▸ THE PROBLEM:
Copy each line from the data that has the word "true" in it.

▸ MATERIAL FOR THIS TASK:
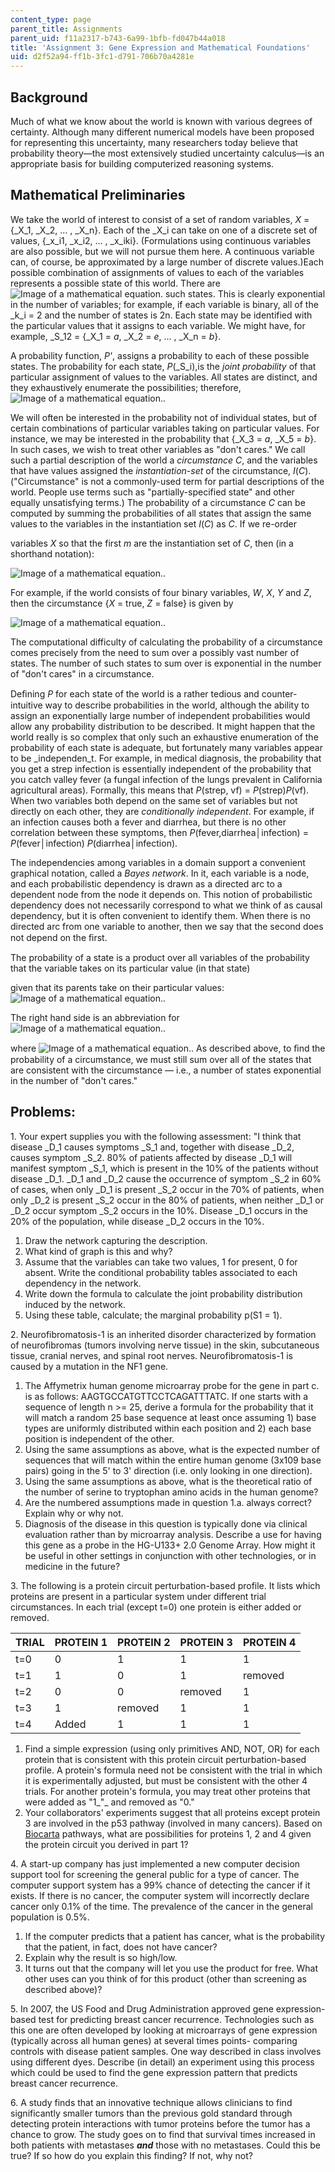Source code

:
 ```yaml
---
content_type: page
parent_title: Assignments
parent_uid: f11a2317-b743-6a99-1bfb-fd047b44a018
title: 'Assignment 3: Gene Expression and Mathematical Foundations'
uid: d2f52a94-ff1b-3fc1-d791-706b70a4281e
---
```


Background
----------

Much of what we know about the world is known with various degrees of certainty. Although many different numerical models have been proposed for representing this uncertainty, many researchers today believe that probability theory—the most extensively studied uncertainty calculus—is an appropriate basis for building computerized reasoning systems.

Mathematical Preliminaries
--------------------------

We take the world of interest to consist of a set of random variables, _X_ = {_X_1, _X_2, ... , _X_n}. Each of the _X_i can take on one of a discrete set of values, {_x_i1, _x_i2, ... , _x_iki}. (Formulations using continuous variables are also possible, but we will not pursue them here. A continuous variable can, of course, be approximated by a large number of discrete values.)Each possible combination of assignments of values to each of the variables represents a possible state of this world. There are![Image of a mathematical equation.](/courses/health-sciences-and-technology/hst-950j-biomedical-computing-fall-2010/assignments/assn3/one.png) such states. This is clearly exponential in the number of variables; for example, if each variable is binary, all of the _k_i = 2 and the number of states is 2n. Each state may be identified with the particular values that it assigns to each variable. We might have, for example, _S_12 = {_X_1 = _a_, _X_2 = _e_, ... , _X_n = _b_}.

A probability function, _P'_, assigns a probability to each of these possible states. The probability for each state, _P_(_S_i),is the _joint probability_ of that particular assignment of values to the variables. All states are distinct, and they exhaustively enumerate the possibilities; therefore, ![Image of a mathematical equation.](/courses/health-sciences-and-technology/hst-950j-biomedical-computing-fall-2010/assignments/assn3/two.png).

We will often be interested in the probability not of individual states, but of certain combinations of particular variables taking on particular values. For instance, we may be interested in the probability that {_X_3 = _a_, _X_5 = _b_}. In such cases, we wish to treat other variables as "don't cares." We call such a partial description of the world a _circumstance C_, and the variables that have values assigned the _instantiation-set_ of the circumstance, _I_(_C_). ("Circumstance" is not a commonly-used term for partial descriptions of the world. People use terms such as "partially-specified state" and other equally unsatisfying terms.) The probability of a circumstance _C_ can be computed by summing the probabilities of all states that assign the same values to the variables in the instantiation set _I_(_C_) as _C_. If we re-order

variables _X_ so that the first _m_ are the instantiation set of _C_, then (in a shorthand notation):

![Image of a mathematical equation.](/courses/health-sciences-and-technology/hst-950j-biomedical-computing-fall-2010/assignments/assn3/three.png).

For example, if the world consists of four binary variables, _W_, _X_, _Y_ and _Z_, then the circumstance {_X_ = true, _Z_ = false} is given by

![Image of a mathematical equation.](/courses/health-sciences-and-technology/hst-950j-biomedical-computing-fall-2010/assignments/assn3/four.png).

The computational difficulty of calculating the probability of a circumstance comes precisely from the need to sum over a possibly vast number of states. The number of such states to sum over is exponential in the number of "don't cares" in a circumstance.

Deﬁning _P_ for each state of the world is a rather tedious and counter-intuitive way to describe probabilities in the world, although the ability to assign an exponentially large number of independent probabilities would allow any probability distribution to be described. It might happen that the world really is so complex that only such an exhaustive enumeration of the probability of each state is adequate, but fortunately many variables appear to be _independen_t. For example, in medical diagnosis, the probability that you get a strep infection is essentially independent of the probability that you catch valley fever (a fungal infection of the lungs prevalent in California agricultural areas). Formally, this means that _P_(strep, vf) = _P_(strep)_P_(vf). When two variables both depend on the same set of variables but not directly on each other, they are _conditionally independent_. For example, if an infection causes both a fever and diarrhea, but there is no other correlation between these symptoms, then _P_(fever,diarrhea│infection) = _P_(fever│infection) _P_(diarrhea│infection).

The independencies among variables in a domain support a convenient graphical notation, called a _Bayes network_. In it, each variable is a node, and each probabilistic dependency is drawn as a directed arc to a dependent node from the node it depends on. This notion of probabilistic dependency does not necessarily correspond to what we think of as causal dependency, but it is often convenient to identify them. When there is no directed arc from one variable to another, then we say that the second does not depend on the ﬁrst.

The probability of a state is a product over all variables of the probability that the variable takes on its particular value (in that state)

given that its parents take on their particular values:  ![Image of a mathematical equation.](/courses/health-sciences-and-technology/hst-950j-biomedical-computing-fall-2010/assignments/assn3/five.png).

The right hand side is an abbreviation for ![Image of a mathematical equation.](/courses/health-sciences-and-technology/hst-950j-biomedical-computing-fall-2010/assignments/assn3/six.png).

where ![Image of a mathematical equation.](/courses/health-sciences-and-technology/hst-950j-biomedical-computing-fall-2010/assignments/assn3/seven.png). As described above, to ﬁnd the probability of a circumstance, we must still sum over all of the states that are consistent with the circumstance — i.e., a number of states exponential in the number of "don't cares."

Problems:
---------

1\. Your expert supplies you with the following assessment: "I think that disease _D_1 causes symptoms _S_1 and, together with disease _D_2, causes symptom _S_2. 80% of patients affected by disease _D_1 will manifest symptom _S_1, which is present in the 10% of the patients without disease _D_1. _D_1 and _D_2 cause the occurrence of symptom _S_2 in 60% of cases, when only _D_1 is present _S_2 occur in the 70% of patients, when only _D_2 is present _S_2 occur in the 80% of patients, when neither _D_1 or _D_2 occur symptom _S_2 occurs in the 10%. Disease _D_1 occurs in the 20% of the population, while disease _D_2 occurs in the 10%.

1.  Draw the network capturing the description.
2.  What kind of graph is this and why?
3.  Assume that the variables can take two values, 1 for present, 0 for absent. Write the conditional probability tables associated to each dependency in the network.
4.  Write down the formula to calculate the joint probability distribution induced by the network.
5.  Using these table, calculate; the marginal probability p(S1 = 1).

2\. Neurofibromatosis-1 is an inherited disorder characterized by formation of neurofibromas (tumors involving nerve tissue) in the skin, subcutaneous tissue, cranial nerves, and spinal root nerves. Neurofibromatosis-1 is caused by a mutation in the NF1 gene.

1.  The Affymetrix human genome microarray probe for the gene in part c. is as follows: AAGTGCCATGTTCCTCAGATTTATC. If one starts with a sequence of length n >= 25, derive a formula for the probability that it will match a random 25 base sequence at least once assuming 1) base types are uniformly distributed within each position and 2) each base position is independent of the other.
2.  Using the same assumptions as above, what is the expected number of sequences that will match within the entire human genome (3x109 base pairs) going in the 5' to 3' direction (i.e. only looking in one direction).
3.  Using the same assumptions as above, what is the theoretical ratio of the number of serine to tryptophan amino acids in the human genome?
4.  Are the numbered assumptions made in question 1.a. always correct? Explain why or why not.
5.  Diagnosis of the disease in this question is typically done via clinical evaluation rather than by microarray analysis. Describe a use for having this gene as a probe in the HG-U133+ 2.0 Genome Array. How might it be useful in other settings in conjunction with other technologies, or in medicine in the future?

3\. The following is a protein circuit perturbation-based profile. It lists which proteins are present in a particular system under different trial circumstances. In each trial (except t=0) one protein is either added or removed.

| TRIAL | PROTEIN 1 | PROTEIN 2 | PROTEIN 3 | PROTEIN 4 |
| --- | --- | --- | --- | --- |
| t=0 | 0 | 1 | 1 | 1 |
| t=1 | 1 | 0 | 1 | removed |
| t=2 | 0 | 0 | removed | 1 |
| t=3 | 1 | removed | 1 | 1 |
| t=4 | Added | 1 | 1 | 1 

1.  Find a simple expression (using only primitives AND, NOT, OR) for each protein that is consistent with this protein circuit perturbation-based profile. A protein's formula need not be consistent with the trial in which it is experimentally adjusted, but must be consistent with the other 4 trials. For another protein's formula, you may treat other proteins that were added as "1_"_ and removed as "0."
2.  Your collaborators' experiments suggest that all proteins except protein 3 are involved in the p53 pathway (involved in many cancers). Based on [Biocarta](http://www.biocarta.com) pathways, what are possibilities for proteins 1, 2 and 4 given the protein circuit you derived in part 1?

4\. A start-up company has just implemented a new computer decision support tool for screening the general public for a type of cancer. The computer support system has a 99% chance of detecting the cancer if it exists. If there is no cancer, the computer system will incorrectly declare cancer only 0.1% of the time. The prevalence of the cancer in the general population is 0.5%.

1.  If the computer predicts that a patient has cancer, what is the probability that the patient, in fact, does not have cancer?
2.  Explain why the result is so high/low.
3.  It turns out that the company will let you use the product for free. What other uses can you think of for this product (other than screening as described above)?

5\. In 2007, the US Food and Drug Administration approved gene expression-based test for predicting breast cancer recurrence. Technologies such as this one are often developed by looking at microarrays of gene expression (typically across all human genes) at several times points- comparing controls with disease patient samples. One way described in class involves using different dyes. Describe (in detail) an experiment using this process which could be used to find the gene expression pattern that predicts breast cancer recurrence.

6\. A study finds that an innovative technique allows clinicians to find significantly smaller tumors than the previous gold standard through detecting protein interactions with tumor proteins before the tumor has a chance to grow. The study goes on to find that survival times increased in both patients with metastases _**and**_ those with no metastases. Could this be true? If so how do you explain this finding? If not, why not?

▸ RESULT OF THE TASK:
For example, if the world consists of four binary variables, _W_, _X_, _Y_ and _Z_, then the circumstance {_X_ = true, _Z_ = false} is given by
6\. A study finds that an innovative technique allows clinicians to find significantly smaller tumors than the previous gold standard through detecting protein interactions with tumor proteins before the tumor has a chance to grow. The study goes on to find that survival times increased in both patients with metastases _**and**_ those with no metastases. Could this be true? If so how do you explain this finding? If not, why not?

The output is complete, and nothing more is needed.